European Super League and the end of domestic football

Image Credit: Flomar, the Open Clip Art Library

Ronán Daly examines the potential fall-out of the proposed European Super League which has the FIFA and financial backing to change the landscape of European football immeasurably.

In October it was revealed that both Manchester United and Liverpool had shown interest in being involved in a new European Super League which would change the world of football as we know it. With the backing of Wall Street bankers, JP Morgan, and interest shown from a number of teams across Europe’s 5 biggest leagues (England, Spain, Germany, Italy and France), a project that has been speculated about for years looks closer to happening than ever before, and that’s not necessarily a good thing. 

Talk of a European Super League isn’t something new, it’s an idea that has been around since the ’80s and was part of the reason the European Cup was rebranded and reformatted as the Champions League in 1992. The change to European football in the ’90s was also met with much scepticism, yet it fails to compare to the proposed changes and disruption that this new Super League would cause.
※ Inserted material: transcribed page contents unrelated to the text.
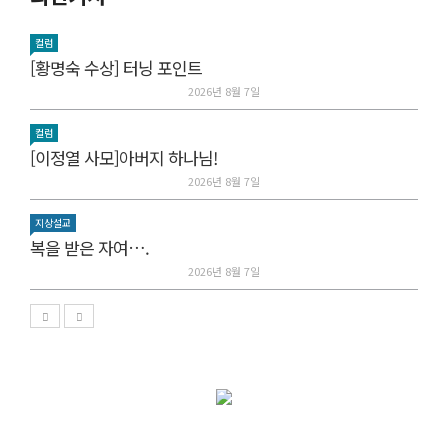
컬럼
[황명숙 수상] 터닝 포인트
2026년 8월 7일
컬럼
[이정열 사모]아버지 하나님!
2026년 8월 7일
지상설교
복을 받은 자여….
2026년 8월 7일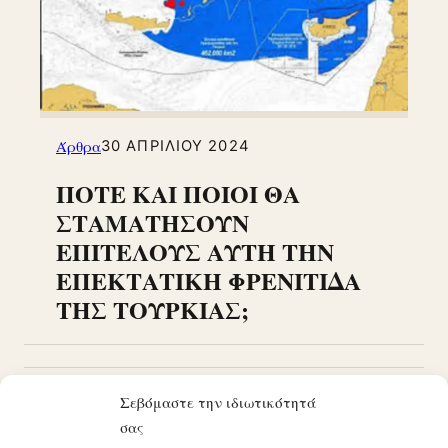
Άρθρα
30 ΑΠΡΙΛΊΟΥ 2024
ΠΟΤΕ ΚΑΙ ΠΟΙΟΙ ΘΑ
ΣΤΑΜΑΤΗΣΟΥΝ
ΕΠΙΤΕΛΟΥΣ ΑΥΤΗ ΤΗΝ
ΕΠΕΚΤΑΤΙΚΗ ΦΡΕΝΙΤΙΔΑ
ΤΗΣ ΤΟΥΡΚΙΑΣ;
Σεβόμαστε την ιδιωτικότητά
1
2
3
…
38
Παλαιότερα
σας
The Champions League itself would most likely be replaced by this new European Cup and plays into a fear that football fans have had for years, that clubs from countries of lesser football pedigree are being squeezed out of Europe’s elite competition. Just 2 years ago UEFA changed the qualifying system so that the topped 4 ranked leagues in Europe (England, Spain, Italy and Germany) all got 4 automatic qualification spots, taking up exactly half of the spots in the competition. Of the 32 teams that currently qualify for the champions league only 6 qualify via the play-off route, the other 26 spots are automatic spots given to Europe’s best performing and wealthiest leagues. 

For the wealthy owners of these clubs, this new competition makes sense from a profit standpoint, as to showcase the best of European football you want the best playing against the best. But a new Super League would exclude smaller sides even further in a system where making it to Europe’s elite is already a nigh-on-impossible task. It would also be a move which would hurt fans of these clubs, particularly in the Premier League where season ticket prices are already extortionately high, and many fans are from working-class backgrounds. It would be inconceivable for the fans to be able to afford to follow their side in the way they currently do with this proposed increase in the number of games being played abroad. 
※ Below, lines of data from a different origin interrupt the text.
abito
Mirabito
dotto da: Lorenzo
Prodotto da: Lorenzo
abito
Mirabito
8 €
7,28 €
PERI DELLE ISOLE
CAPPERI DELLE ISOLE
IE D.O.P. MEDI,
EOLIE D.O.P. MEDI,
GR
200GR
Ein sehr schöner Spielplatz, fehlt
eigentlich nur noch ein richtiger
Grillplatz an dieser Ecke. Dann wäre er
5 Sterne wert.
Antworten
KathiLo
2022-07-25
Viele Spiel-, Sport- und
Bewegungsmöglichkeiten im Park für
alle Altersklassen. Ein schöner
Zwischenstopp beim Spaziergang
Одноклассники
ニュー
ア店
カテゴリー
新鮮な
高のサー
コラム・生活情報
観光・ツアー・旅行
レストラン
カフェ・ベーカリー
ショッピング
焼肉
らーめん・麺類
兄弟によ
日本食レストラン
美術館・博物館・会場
In terms of structure, the new Super League would consist of 18 teams in a round-robin that would proceed to playoffs. With both the Glazers and FSG, the owners of Man United and Liverpool, being American it isn’t surprising that this new format takes influence from American associations such as the NFL and the NBA, who decide the title in a similar fashion. This also plays into the idea of these clubs putting profit before fans. Both these clubs have previously had to make changes to ticket pricing structures as a result of reactions from fans and faced backlash because of their spending and investment policies. Not only does this new format try to create exclusivity in Europe’s elite, but it is also doing this solely for profits from advertising rather than cultivating the spectacle of European football. 
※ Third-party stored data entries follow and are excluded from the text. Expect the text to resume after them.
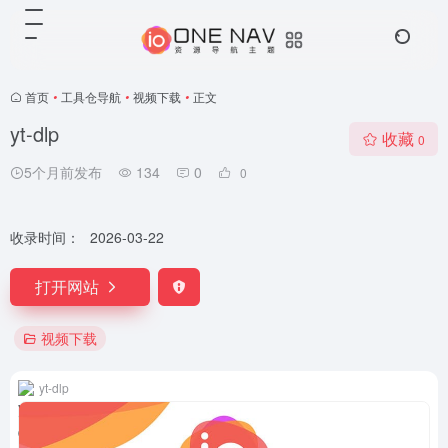
首页
•
工具仓导航
•
视频下载
•
正文
yt-dlp
收藏
0
5个月前发布
134
0
0
收录时间：
2026-03-22
打开网站
视频下载
yt-dlp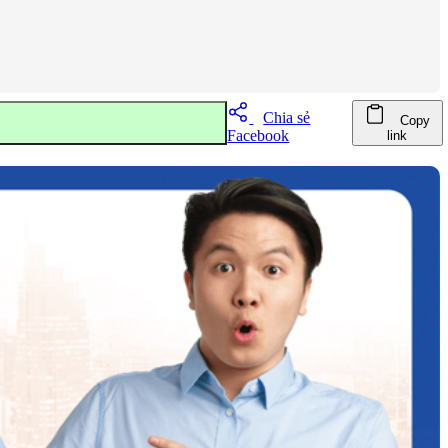
Chia sẻ
Copy
Facebook
link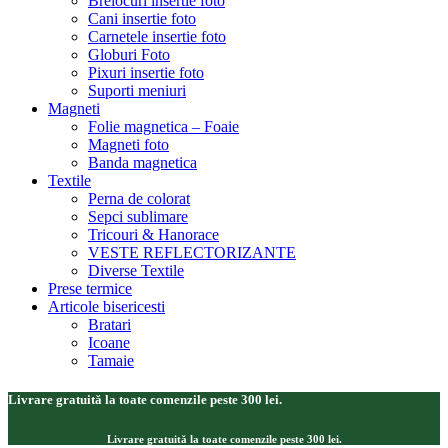
Brelocuri insertie foto
Cani insertie foto
Carnetele insertie foto
Globuri Foto
Pixuri insertie foto
Suporti meniuri
Magneti
Folie magnetica – Foaie
Magneti foto
Banda magnetica
Textile
Perna de colorat
Sepci sublimare
Tricouri & Hanorace
VESTE REFLECTORIZANTE
Diverse Textile
Prese termice
Articole bisericesti
Bratari
Icoane
Tamaie
Livrare gratuită la toate comenzile peste 300 lei.
Livrare gratuită la toate comenzile peste 300 lei.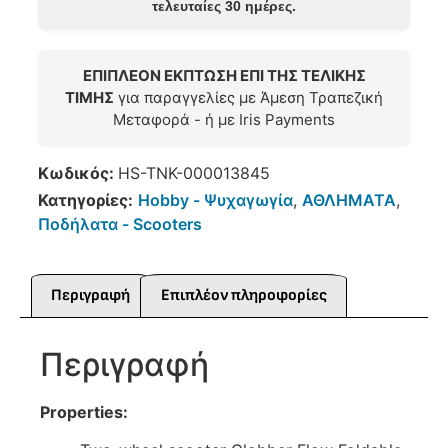
τελευταίες 30 ημέρες.
ΕΠΙΠΛΕΟΝ ΕΚΠΤΩΣΗ ΕΠΙ ΤΗΣ ΤΕΛΙΚΗΣ
ΤΙΜΗΣ
για παραγγελίες με Άμεση Τραπεζική
Μεταφορά - ή με Iris Payments
Κωδικός:
HS-TNK-000013845
Κατηγορίες:
Hobby - Ψυχαγωγία
,
ΑΘΛΗΜΑΤΑ
,
Ποδήλατα - Scooters
Περιγραφή
Επιπλέον πληροφορίες
Περιγραφή
Properties: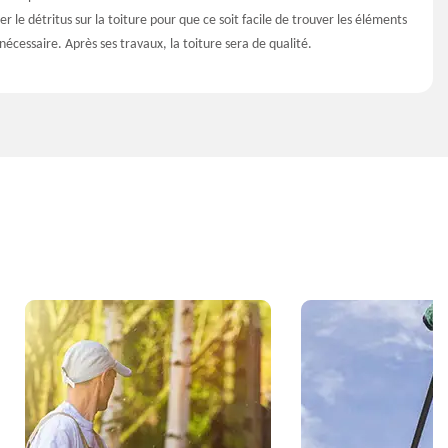
r le détritus sur la toiture pour que ce soit facile de trouver les éléments
nécessaire. Après ses travaux, la toiture sera de qualité.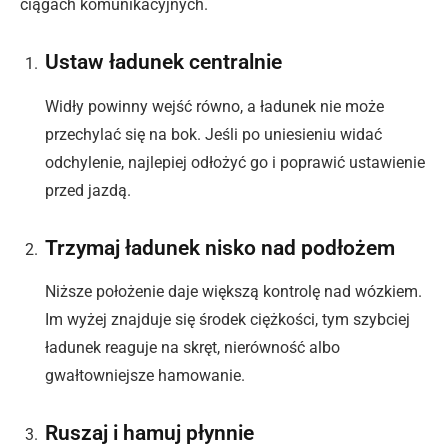
ciągach komunikacyjnych.
Ustaw ładunek centralnie
Widły powinny wejść równo, a ładunek nie może
przechylać się na bok. Jeśli po uniesieniu widać
odchylenie, najlepiej odłożyć go i poprawić ustawienie
przed jazdą.
Trzymaj ładunek nisko nad podłożem
Niższe położenie daje większą kontrolę nad wózkiem.
Im wyżej znajduje się środek ciężkości, tym szybciej
ładunek reaguje na skręt, nierówność albo
gwałtowniejsze hamowanie.
Ruszaj i hamuj płynnie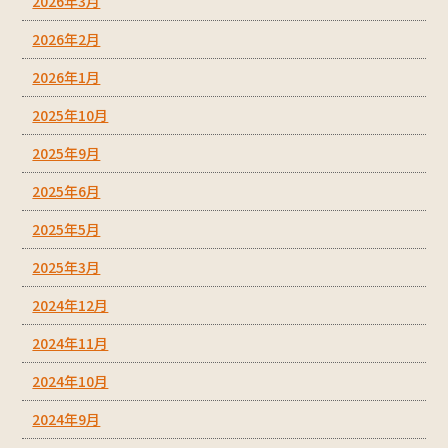
2026年3月
2026年2月
2026年1月
2025年10月
2025年9月
2025年6月
2025年5月
2025年3月
2024年12月
2024年11月
2024年10月
2024年9月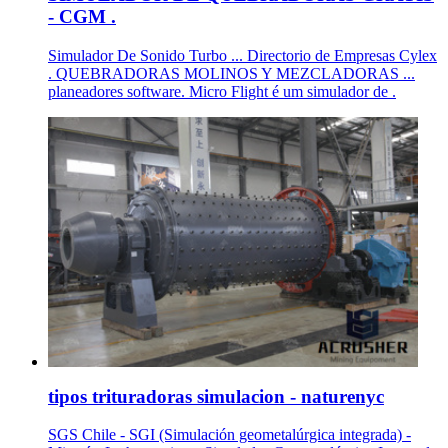
- CGM .
Simulador De Sonido Turbo ... Directorio de Empresas Cylex
. QUEBRADORAS MOLINOS Y MEZCLADORAS ...
planeadores software. Micro Flight é um simulador de .
tipos trituradoras simulacion - naturenyc
SGS Chile - SGI (Simulación geometalúrgica integrada) -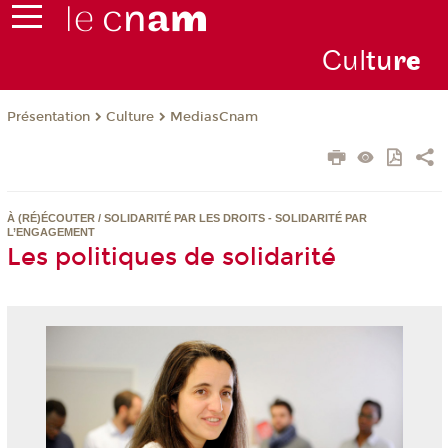
Cul
tu
r
e
Présentation
Culture
MediasCnam
À (RÉ)ÉCOUTER / SOLIDARITÉ PAR LES DROITS - SOLIDARITÉ PAR
L’ENGAGEMENT
Les politiques de solidarité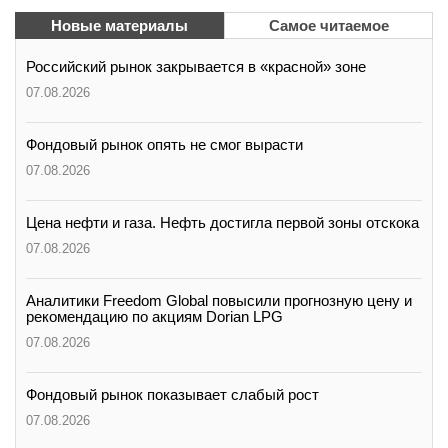
Новые материалы
Самое читаемое
Российский рынок закрывается в «красной» зоне
07.08.2026
Фондовый рынок опять не смог вырасти
07.08.2026
Цена нефти и газа. Нефть достигла первой зоны отскока
07.08.2026
Аналитики Freedom Global повысили прогнозную цену и
рекомендацию по акциям Dorian LPG
07.08.2026
Фондовый рынок показывает слабый рост
07.08.2026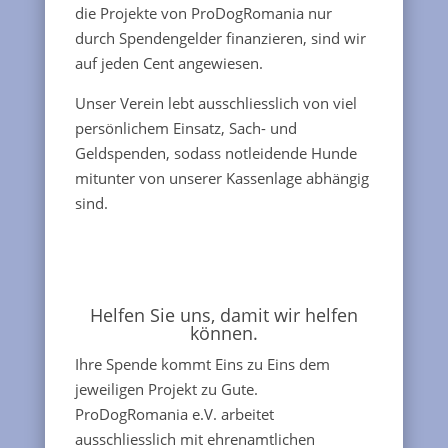
die Projekte von ProDogRomania nur
durch Spendengelder finanzieren, sind wir
auf jeden Cent angewiesen.
Unser Verein lebt ausschliesslich von viel
persönlichem Einsatz, Sach- und
Geldspenden, sodass notleidende Hunde
mitunter von unserer Kassenlage abhängig
sind.
Helfen Sie uns, damit wir helfen
können.
Ihre Spende kommt Eins zu Eins dem
jeweiligen Projekt zu Gute.
ProDogRomania e.V. arbeitet
ausschliesslich mit ehrenamtlichen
In the last decade viewership of the premier league has grown 74% in the USA and the number of people playing soccer in the USA is growing an average 1.75% a year. When you see how American fans interact with sports, with the mass consumerism and sponsorships that NBA and NFL players get and the grand spectacle of the Super Bowl which acts as a shrine to advertisement, it’s clear that in trying to make the change to a European Super League these clubs are trying to emulate the profit models of American sport. 

England’s so-called ‘Big 6’, (Liverpool, Man United, Man City, Arsenal, Spurs and Chelsea), already own the lion’s share of the wealth in England making it extremely hard for teams outside the Big 6 to get a coveted top 4 spot and avail of the riches of the Champions League. When Leicester won the league in 2016, they were the first team outside the Big 6 in England to qualify for the champions league group stages since Newcastle in 2002-2003. The news of Liverpool and United supporting the European Super League came only days after their proposal for ‘Project Big Picture’, which would have seen the Premier League reduced to 18 teams and would have given the Big 6 all the voting power for any proposed changes to the league.

We shouldn’t be surprised by the greed of the wealthiest member of the football family - every year football becomes more and more about the money, but these changes represent a new danger of completely killing the game for fans in favour of a more marketable product for TV audiences. Talk of a European Super League has been about for decades and they won’t go away any time soon but hopefully these proposals don’t come to fruition and match attending fans don’t lose the game they adore.